[Extrait du texte]

Ière PARTIE : HISTOIRE DE LA PLANTATION ET DE
SON ACCAPAREMENT FONCIER SUR L'ESPACE ENVIRONNANT
Pour comprendre davantage les stratégies paysannes
d'accès et de contrôle de la terre tout autour et dans les
plantations de la C.O.C., il est important de marquer un temps d'arrêt
sur l'histoire de la plantation de la C.O.C et de l'accaparement foncier dont
elle a fait et continue encore de faire preuve de nos jours, il nous semble
donc logique d'analyser notamment la situation foncière du pays Bamoun
en général et les circonstances de l'implantations des
plantations coloniales en particulier la C.O.C, et enfin tenter une
clarification même des titres de propriété de cette
plantation.

[/Extrait du texte]

**Tâche a**. Dans l'extrait sur la plantation de la C.O.C., réécrivez plus brièvement le paragraphe qui commence par « Pour comprendre davantage » en gardant ses faits principaux.

[Données brutes]

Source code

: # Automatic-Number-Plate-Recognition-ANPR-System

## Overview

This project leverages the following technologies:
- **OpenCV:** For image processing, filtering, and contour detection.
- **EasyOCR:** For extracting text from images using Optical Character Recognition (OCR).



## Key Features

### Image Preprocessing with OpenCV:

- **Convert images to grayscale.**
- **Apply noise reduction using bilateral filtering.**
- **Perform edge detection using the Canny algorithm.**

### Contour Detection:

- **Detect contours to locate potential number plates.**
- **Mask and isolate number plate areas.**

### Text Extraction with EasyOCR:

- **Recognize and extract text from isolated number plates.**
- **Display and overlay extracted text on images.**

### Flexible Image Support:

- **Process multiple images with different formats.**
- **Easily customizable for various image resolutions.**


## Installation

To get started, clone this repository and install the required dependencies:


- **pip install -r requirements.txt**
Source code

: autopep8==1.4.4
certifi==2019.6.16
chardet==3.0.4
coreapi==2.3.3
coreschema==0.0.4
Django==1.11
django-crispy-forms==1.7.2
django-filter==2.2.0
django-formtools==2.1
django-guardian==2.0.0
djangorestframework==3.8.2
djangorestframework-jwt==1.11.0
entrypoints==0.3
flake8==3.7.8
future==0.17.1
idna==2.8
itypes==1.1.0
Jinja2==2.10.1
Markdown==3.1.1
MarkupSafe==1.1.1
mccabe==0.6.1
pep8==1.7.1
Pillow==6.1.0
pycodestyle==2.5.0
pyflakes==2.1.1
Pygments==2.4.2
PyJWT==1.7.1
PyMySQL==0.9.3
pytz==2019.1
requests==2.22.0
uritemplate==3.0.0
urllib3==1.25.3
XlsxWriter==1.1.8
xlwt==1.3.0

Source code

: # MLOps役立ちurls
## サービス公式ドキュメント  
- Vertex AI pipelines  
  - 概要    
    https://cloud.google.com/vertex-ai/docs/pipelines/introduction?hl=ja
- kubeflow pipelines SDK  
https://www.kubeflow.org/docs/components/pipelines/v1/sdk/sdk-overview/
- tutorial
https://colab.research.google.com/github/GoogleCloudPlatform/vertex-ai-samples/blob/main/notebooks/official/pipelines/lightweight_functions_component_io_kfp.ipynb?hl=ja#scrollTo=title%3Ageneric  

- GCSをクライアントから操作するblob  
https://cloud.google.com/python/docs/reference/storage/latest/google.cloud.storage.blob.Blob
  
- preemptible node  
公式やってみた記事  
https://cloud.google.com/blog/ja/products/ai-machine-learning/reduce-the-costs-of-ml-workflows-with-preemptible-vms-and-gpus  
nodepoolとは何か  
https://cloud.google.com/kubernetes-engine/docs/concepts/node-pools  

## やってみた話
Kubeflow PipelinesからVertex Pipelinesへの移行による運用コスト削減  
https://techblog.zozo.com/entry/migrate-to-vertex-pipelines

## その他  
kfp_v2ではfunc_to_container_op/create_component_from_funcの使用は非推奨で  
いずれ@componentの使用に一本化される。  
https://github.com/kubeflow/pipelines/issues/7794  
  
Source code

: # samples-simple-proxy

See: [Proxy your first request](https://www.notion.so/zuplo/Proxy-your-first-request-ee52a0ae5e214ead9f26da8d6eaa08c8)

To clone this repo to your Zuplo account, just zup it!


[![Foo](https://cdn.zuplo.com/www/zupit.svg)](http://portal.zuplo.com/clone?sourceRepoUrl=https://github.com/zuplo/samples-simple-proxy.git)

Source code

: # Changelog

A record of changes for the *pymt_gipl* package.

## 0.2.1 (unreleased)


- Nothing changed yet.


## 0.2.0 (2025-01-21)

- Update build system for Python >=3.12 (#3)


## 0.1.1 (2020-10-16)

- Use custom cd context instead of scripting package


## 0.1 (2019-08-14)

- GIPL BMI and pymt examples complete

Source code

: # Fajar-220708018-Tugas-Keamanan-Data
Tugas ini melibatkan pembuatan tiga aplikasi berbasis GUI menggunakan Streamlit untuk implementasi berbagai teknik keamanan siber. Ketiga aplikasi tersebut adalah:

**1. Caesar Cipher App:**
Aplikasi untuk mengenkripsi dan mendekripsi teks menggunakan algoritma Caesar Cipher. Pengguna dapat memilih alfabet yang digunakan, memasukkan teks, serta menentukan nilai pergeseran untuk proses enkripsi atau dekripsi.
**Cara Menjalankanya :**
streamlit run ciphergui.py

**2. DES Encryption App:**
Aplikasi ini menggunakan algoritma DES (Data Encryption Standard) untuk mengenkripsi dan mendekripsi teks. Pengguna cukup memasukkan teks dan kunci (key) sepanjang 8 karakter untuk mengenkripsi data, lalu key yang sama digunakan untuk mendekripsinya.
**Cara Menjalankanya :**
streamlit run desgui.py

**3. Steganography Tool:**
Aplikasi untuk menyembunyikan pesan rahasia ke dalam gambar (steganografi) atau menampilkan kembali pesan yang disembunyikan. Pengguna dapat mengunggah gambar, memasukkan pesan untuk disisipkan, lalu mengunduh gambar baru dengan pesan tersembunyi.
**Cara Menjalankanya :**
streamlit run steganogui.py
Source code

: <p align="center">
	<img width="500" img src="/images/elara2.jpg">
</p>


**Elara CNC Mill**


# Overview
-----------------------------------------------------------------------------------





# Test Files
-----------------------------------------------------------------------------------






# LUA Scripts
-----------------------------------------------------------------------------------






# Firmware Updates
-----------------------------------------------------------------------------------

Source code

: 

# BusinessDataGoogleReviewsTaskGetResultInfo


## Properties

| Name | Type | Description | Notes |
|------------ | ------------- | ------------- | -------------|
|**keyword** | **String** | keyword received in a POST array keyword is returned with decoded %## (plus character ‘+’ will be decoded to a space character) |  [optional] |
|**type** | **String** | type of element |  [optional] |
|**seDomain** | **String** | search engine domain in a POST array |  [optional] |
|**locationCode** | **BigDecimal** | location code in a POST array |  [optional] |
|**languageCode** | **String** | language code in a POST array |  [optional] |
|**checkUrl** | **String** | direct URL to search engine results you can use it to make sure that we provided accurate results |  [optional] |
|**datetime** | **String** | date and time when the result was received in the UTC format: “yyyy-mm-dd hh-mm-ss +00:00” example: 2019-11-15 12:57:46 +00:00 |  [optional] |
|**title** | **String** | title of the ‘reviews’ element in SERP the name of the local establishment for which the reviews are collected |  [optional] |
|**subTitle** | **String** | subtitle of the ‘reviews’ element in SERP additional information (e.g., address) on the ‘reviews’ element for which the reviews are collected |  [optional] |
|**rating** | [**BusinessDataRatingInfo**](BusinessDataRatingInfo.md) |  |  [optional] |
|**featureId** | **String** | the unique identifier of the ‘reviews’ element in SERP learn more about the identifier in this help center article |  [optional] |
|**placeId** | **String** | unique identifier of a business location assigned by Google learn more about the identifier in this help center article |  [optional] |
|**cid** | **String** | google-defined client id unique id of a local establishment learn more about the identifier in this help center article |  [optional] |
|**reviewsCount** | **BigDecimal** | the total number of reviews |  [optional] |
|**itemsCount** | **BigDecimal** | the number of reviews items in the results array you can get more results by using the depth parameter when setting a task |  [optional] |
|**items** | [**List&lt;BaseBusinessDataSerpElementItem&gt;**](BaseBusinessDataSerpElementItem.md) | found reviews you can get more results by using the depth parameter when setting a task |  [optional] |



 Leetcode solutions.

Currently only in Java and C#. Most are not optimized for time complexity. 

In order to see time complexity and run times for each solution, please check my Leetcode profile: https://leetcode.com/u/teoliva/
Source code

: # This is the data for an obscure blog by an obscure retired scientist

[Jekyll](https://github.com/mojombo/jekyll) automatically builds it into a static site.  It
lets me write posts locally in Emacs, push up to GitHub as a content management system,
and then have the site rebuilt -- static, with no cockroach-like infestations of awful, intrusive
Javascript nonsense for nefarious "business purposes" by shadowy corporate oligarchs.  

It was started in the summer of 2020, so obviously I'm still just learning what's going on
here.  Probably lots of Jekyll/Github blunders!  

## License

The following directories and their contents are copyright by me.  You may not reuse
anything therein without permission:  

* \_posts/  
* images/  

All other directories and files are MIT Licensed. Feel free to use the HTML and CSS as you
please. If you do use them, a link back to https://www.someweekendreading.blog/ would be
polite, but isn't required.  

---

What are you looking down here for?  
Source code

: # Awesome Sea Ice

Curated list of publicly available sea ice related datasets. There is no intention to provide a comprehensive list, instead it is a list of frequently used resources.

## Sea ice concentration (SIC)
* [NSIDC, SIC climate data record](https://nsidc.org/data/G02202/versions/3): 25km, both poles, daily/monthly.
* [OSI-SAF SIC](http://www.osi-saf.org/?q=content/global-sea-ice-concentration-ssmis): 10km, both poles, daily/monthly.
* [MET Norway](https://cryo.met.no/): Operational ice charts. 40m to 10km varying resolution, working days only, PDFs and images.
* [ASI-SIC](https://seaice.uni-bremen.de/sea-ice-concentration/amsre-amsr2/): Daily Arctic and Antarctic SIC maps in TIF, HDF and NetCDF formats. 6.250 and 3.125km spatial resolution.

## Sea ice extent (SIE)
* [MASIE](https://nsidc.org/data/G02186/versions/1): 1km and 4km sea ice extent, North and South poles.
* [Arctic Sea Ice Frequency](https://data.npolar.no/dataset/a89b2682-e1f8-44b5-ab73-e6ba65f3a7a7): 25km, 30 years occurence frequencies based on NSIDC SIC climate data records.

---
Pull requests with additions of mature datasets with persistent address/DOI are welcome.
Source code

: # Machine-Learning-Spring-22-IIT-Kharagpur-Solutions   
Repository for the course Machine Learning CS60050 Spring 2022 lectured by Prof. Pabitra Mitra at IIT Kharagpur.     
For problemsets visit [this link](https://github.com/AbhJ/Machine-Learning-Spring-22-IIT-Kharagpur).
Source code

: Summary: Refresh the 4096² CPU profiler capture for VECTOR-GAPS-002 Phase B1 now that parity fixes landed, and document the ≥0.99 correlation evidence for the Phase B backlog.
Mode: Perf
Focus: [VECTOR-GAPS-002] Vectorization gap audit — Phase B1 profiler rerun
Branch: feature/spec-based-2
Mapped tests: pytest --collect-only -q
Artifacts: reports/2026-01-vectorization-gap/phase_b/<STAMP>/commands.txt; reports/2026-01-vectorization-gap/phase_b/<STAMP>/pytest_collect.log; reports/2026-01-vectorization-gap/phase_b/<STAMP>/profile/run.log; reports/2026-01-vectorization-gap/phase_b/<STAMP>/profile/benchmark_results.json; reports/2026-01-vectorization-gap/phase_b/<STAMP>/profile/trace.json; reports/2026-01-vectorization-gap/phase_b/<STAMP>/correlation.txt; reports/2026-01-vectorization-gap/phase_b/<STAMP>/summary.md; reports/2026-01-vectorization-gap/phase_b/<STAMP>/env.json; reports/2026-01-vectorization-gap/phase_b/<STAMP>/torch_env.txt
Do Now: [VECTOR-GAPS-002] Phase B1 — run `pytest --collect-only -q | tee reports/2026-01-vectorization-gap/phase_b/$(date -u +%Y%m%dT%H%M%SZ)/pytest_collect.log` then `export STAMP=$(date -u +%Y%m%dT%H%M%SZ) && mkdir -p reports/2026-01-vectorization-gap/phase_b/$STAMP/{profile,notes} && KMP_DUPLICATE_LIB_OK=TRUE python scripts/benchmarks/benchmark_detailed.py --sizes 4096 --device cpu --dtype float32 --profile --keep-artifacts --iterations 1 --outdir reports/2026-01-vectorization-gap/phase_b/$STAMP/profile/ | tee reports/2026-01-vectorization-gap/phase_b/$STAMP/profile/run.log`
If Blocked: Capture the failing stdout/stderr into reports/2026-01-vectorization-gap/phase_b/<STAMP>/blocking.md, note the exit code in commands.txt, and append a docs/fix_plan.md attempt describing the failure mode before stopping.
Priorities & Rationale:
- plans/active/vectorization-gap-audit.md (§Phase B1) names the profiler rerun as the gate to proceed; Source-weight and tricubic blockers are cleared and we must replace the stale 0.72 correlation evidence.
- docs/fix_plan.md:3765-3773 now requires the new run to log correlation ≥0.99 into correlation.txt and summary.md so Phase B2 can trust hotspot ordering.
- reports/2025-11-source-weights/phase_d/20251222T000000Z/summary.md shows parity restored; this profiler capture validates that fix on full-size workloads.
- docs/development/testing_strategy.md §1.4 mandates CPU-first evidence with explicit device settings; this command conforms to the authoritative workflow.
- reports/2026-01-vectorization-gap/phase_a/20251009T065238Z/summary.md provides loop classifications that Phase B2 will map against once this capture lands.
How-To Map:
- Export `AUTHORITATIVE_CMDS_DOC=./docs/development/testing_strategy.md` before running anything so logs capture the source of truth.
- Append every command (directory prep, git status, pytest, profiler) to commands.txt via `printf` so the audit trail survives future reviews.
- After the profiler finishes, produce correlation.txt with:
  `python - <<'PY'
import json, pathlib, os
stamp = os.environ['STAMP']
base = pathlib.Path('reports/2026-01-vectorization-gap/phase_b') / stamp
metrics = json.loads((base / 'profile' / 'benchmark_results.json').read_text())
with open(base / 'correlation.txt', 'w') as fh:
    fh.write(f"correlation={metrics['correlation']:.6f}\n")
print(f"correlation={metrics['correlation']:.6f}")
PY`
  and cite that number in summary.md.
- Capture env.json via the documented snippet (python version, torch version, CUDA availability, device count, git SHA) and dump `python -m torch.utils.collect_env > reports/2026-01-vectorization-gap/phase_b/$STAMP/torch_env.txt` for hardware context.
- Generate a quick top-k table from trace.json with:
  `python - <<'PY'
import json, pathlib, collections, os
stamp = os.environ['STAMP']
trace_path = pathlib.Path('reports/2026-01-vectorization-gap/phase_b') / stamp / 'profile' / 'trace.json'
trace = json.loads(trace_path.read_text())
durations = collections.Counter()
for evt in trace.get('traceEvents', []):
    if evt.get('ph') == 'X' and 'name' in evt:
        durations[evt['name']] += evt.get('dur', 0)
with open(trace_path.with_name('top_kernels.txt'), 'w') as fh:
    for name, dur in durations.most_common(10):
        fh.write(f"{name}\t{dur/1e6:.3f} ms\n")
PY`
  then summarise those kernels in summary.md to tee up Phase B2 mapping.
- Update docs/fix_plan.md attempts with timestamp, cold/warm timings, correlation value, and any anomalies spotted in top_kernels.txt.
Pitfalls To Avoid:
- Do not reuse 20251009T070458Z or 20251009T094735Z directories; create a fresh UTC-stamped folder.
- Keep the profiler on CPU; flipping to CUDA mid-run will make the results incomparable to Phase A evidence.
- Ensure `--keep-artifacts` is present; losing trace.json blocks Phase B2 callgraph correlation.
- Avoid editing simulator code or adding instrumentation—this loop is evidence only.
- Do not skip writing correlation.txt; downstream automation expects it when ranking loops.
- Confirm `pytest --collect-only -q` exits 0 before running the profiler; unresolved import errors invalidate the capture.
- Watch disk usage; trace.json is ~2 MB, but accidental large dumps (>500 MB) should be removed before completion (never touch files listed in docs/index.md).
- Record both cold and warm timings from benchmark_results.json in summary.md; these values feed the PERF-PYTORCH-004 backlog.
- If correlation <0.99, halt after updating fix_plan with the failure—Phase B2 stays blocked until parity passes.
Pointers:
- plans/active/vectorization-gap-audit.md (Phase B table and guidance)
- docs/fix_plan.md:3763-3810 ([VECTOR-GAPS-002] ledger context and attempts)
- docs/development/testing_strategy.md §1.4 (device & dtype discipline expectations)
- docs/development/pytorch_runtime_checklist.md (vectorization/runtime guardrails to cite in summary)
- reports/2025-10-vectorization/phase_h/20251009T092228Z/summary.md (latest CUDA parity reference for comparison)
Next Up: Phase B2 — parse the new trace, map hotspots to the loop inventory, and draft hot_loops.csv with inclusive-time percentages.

[/Données brutes]

**Tâche b**. Dans les entrées, reprenez les lignes qui vont de celle contenant « - preemptible node » jusqu'à celle contenant « streamlit run desgui.py » incluse. Remplacez-y « streamlit run » par « python -m streamlit run » sans rien changer d'autre.

**Réponse a**. Pour mieux saisir comment les paysans accèdent à la terre et la contrôlent autour et à l'intérieur des plantations de la C.O.C., il faut revenir sur l'histoire de cette plantation et sur l'accaparement foncier qu'elle a pratiqué et pratique encore aujourd'hui. On analysera donc la situation foncière du pays Bamoun en général et les conditions d'installation des plantations coloniales, en particulier la C.O.C. On tentera enfin de clarifier les titres de propriété de cette plantation.

**Réponse b**.
- preemptible node  
公式やってみた記事  
https://cloud.google.com/blog/ja/products/ai-machine-learning/reduce-the-costs-of-ml-workflows-with-preemptible-vms-and-gpus  
nodepoolとは何か  
https://cloud.google.com/kubernetes-engine/docs/concepts/node-pools  

## やってみた話
Kubeflow PipelinesからVertex Pipelinesへの移行による運用コスト削減  
https://techblog.zozo.com/entry/migrate-to-vertex-pipelines

## その他  
kfp_v2ではfunc_to_container_op/create_component_from_funcの使用は非推奨で  
いずれ@componentの使用に一本化される。  
https://github.com/kubeflow/pipelines/issues/7794  
  
Source code

: # samples-simple-proxy

See: [Proxy your first request](https://www.notion.so/zuplo/Proxy-your-first-request-ee52a0ae5e214ead9f26da8d6eaa08c8)

To clone this repo to your Zuplo account, just zup it!


[![Foo](https://cdn.zuplo.com/www/zupit.svg)](http://portal.zuplo.com/clone?sourceRepoUrl=https://github.com/zuplo/samples-simple-proxy.git)

Source code

: # Changelog

A record of changes for the *pymt_gipl* package.

## 0.2.1 (unreleased)


- Nothing changed yet.


## 0.2.0 (2025-01-21)

- Update build system for Python >=3.12 (#3)


## 0.1.1 (2020-10-16)

- Use custom cd context instead of scripting package


## 0.1 (2019-08-14)

- GIPL BMI and pymt examples complete

Source code

: # Fajar-220708018-Tugas-Keamanan-Data
Tugas ini melibatkan pembuatan tiga aplikasi berbasis GUI menggunakan Streamlit untuk implementasi berbagai teknik keamanan siber. Ketiga aplikasi tersebut adalah:

**1. Caesar Cipher App:**
Aplikasi untuk mengenkripsi dan mendekripsi teks menggunakan algoritma Caesar Cipher. Pengguna dapat memilih alfabet yang digunakan, memasukkan teks, serta menentukan nilai pergeseran untuk proses enkripsi atau dekripsi.
**Cara Menjalankanya :**
python -m streamlit run ciphergui.py

**2. DES Encryption App:**
Aplikasi ini menggunakan algoritma DES (Data Encryption Standard) untuk mengenkripsi dan mendekripsi teks. Pengguna cukup memasukkan teks dan kunci (key) sepanjang 8 karakter untuk mengenkripsi data, lalu key yang sama digunakan untuk mendekripsinya.
**Cara Menjalankanya :**
python -m streamlit run desgui.py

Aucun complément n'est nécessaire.